Thread: Found issues related with logical replication and 2PC

Found issues related with logical replication and 2PC

From
"Hayato Kuroda (Fujitsu)"
Date:
Hi hackers,

While creating a patch which allows ALTER SUBSCRIPTION SET (two_phase) [1],
we found some issues related with logical replication and two_phase. I think this
can happen not only HEAD but PG14+, but for now I shared patches for HEAD.

Issue #1

When handling a PREPARE message, the subscriber mistook the wrong lsn position
(the end position of the last commit) as the end position of the current prepare.
This can be fixed by adding a new global variable to record the end position of
the last prepare. 0001 patch fixes the issue.

Issue #2

When the subscriber enables two-phase commit but doesn't set max_prepared_transaction >0
and a transaction is prepared on the publisher, the apply worker reports an ERROR
on the subscriber. After that, the prepared transaction is not replayed, which
means it's lost forever. Attached script can emulate the situation.

--
ERROR:  prepared transactions are disabled
HINT:  Set "max_prepared_transactions" to a nonzero value.
--

The reason is that we advanced the origin progress when aborting the
transaction as well (RecordTransactionAbort->replorigin_session_advance). So,
after setting replorigin_session_origin_lsn, if any ERROR happens when preparing
the transaction, the transaction aborts which incorrectly advances the origin lsn.
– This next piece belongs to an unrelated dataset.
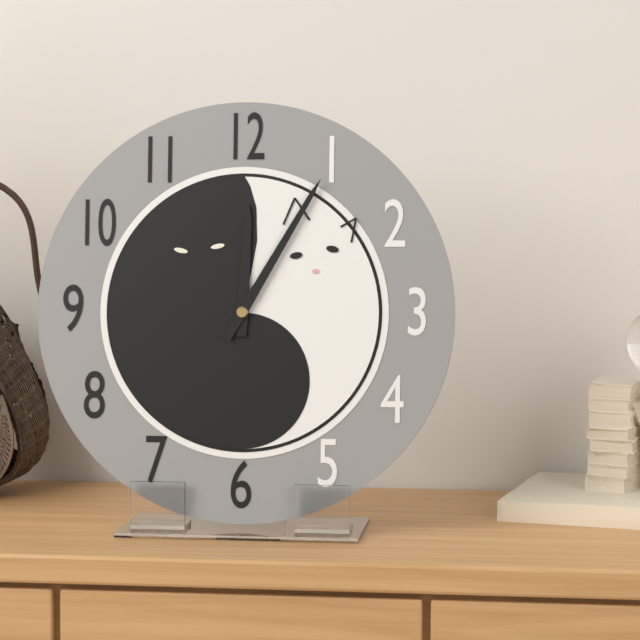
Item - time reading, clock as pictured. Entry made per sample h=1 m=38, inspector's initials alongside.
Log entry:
h=12 m=5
An easiest fix is to reset session replication origin before calling the
RecordTransactionAbort(). I think this can happen when 1) LogicalRepApplyLoop()
raises an ERROR or 2) apply worker exits. 0002 patch fixes the issue.


How do you think?

[1]: https://www.postgresql.org/message-id/flat/8fab8-65d74c80-1-2f28e880@39088166

Best regards,
Hayato Kuroda
FUJITSU LIMITED


Attachment

Re: Found issues related with logical replication and 2PC

From
shveta malik
Date:
On Wed, Jul 24, 2024 at 12:25 PM Hayato Kuroda (Fujitsu)
<kuroda.hayato@fujitsu.com> wrote:
>
> Hi hackers,
>
> While creating a patch which allows ALTER SUBSCRIPTION SET (two_phase) [1],
> we found some issues related with logical replication and two_phase. I think this
> can happen not only HEAD but PG14+, but for now I shared patches for HEAD.
>
> Issue #1
>
> When handling a PREPARE message, the subscriber mistook the wrong lsn position
> (the end position of the last commit) as the end position of the current prepare.
> This can be fixed by adding a new global variable to record the end position of
> the last prepare. 0001 patch fixes the issue.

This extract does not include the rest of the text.